Information supplied >>

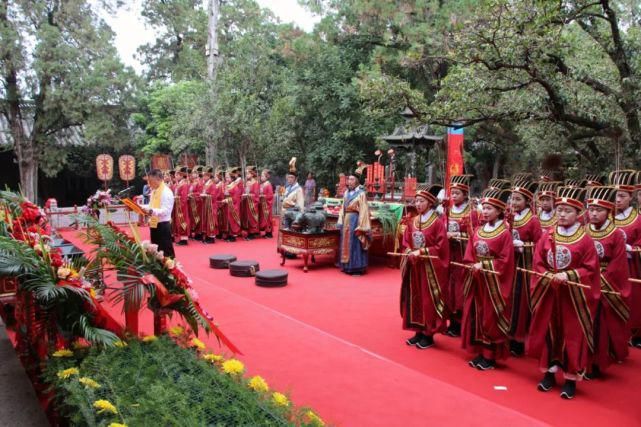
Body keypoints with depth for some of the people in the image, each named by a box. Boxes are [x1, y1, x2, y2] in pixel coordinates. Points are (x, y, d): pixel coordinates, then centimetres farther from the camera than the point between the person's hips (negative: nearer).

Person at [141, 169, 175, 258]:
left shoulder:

Exercise goal >>
Pull out every line of text in the material above, word for word, and leave out the picture.

Answer to this task >>
Body keypoints with depth for some of the people in the image, each named by a box. Boxes are [x1, y1, x2, y2] in pixel coordinates. Points are (x, y, d): pixel coordinates, then centimetres farther from the camera than the point between the person's hips (negative: nearer).

Person at [141, 169, 175, 258]:
left shoulder:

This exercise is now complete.